INFORMATION PROVIDED: Begin

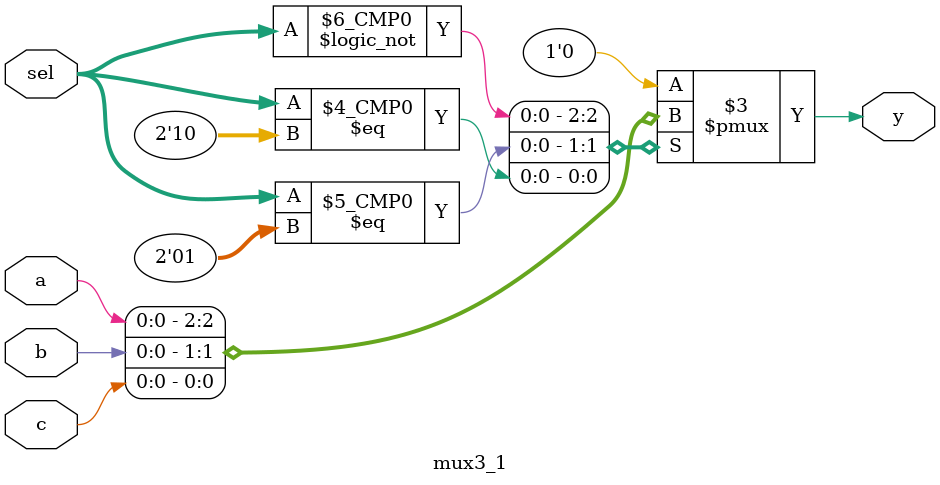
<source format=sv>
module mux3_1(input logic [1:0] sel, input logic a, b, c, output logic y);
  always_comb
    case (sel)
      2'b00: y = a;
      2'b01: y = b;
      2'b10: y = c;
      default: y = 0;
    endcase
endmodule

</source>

INFORMATION PROVIDED: End
INFORMATION PROVIDED: Begin

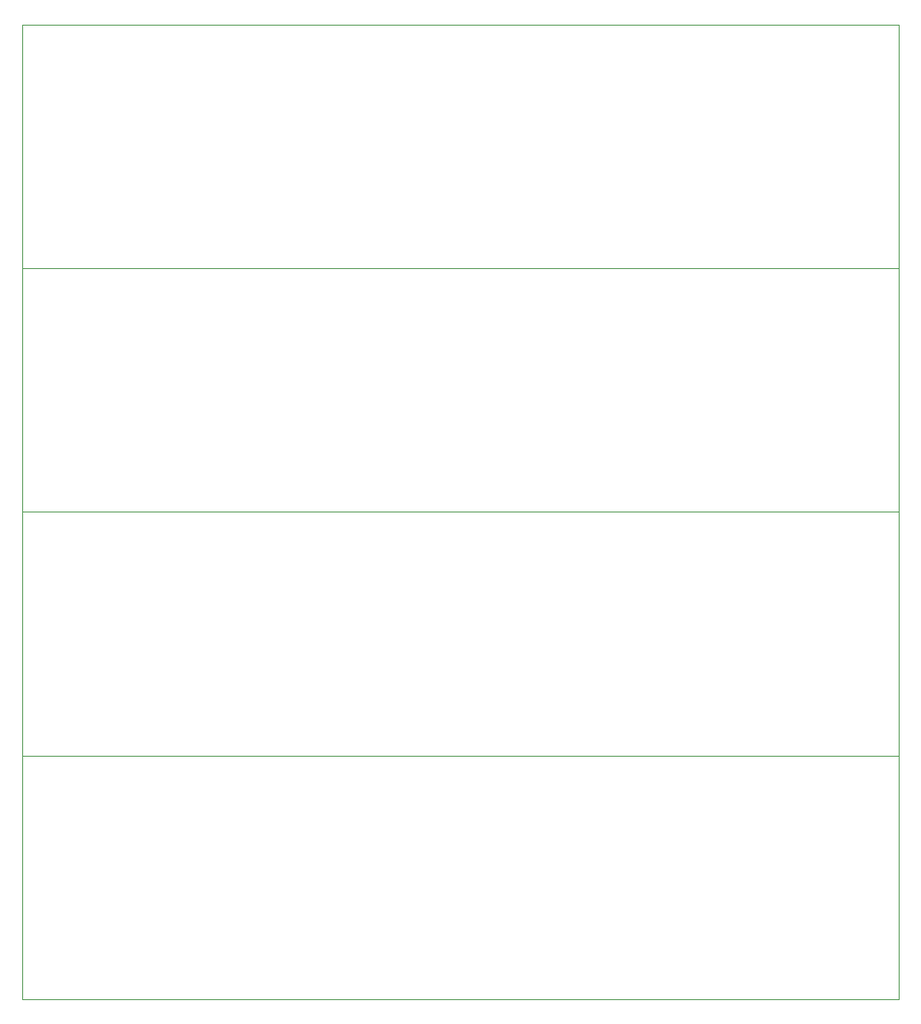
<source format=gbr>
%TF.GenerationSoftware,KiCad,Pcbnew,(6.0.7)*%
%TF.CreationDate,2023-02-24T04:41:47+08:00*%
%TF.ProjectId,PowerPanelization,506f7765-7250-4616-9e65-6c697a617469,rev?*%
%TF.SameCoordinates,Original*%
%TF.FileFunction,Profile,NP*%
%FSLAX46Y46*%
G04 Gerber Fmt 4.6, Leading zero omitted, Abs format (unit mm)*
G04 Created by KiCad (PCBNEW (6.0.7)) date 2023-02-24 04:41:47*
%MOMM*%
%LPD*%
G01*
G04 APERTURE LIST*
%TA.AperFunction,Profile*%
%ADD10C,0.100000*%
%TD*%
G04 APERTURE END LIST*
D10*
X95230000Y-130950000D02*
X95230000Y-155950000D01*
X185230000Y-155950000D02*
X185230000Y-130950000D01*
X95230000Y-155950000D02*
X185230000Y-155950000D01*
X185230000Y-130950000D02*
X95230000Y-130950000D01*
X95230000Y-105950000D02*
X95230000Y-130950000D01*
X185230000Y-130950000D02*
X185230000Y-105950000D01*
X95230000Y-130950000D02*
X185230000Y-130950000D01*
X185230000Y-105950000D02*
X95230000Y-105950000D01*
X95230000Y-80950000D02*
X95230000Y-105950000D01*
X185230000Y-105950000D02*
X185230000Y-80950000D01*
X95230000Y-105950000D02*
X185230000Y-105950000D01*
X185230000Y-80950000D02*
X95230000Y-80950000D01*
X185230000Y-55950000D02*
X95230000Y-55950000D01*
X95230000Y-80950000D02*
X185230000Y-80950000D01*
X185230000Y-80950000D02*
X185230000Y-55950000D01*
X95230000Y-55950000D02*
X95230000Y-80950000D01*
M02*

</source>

INFORMATION PROVIDED: End

DIRECTIONS FOR THIS TASK
What lines in the records contain the word "APERTURE"? Return each one.

EXERCISE ANSWER
G04 APERTURE LIST*
G04 APERTURE END LIST*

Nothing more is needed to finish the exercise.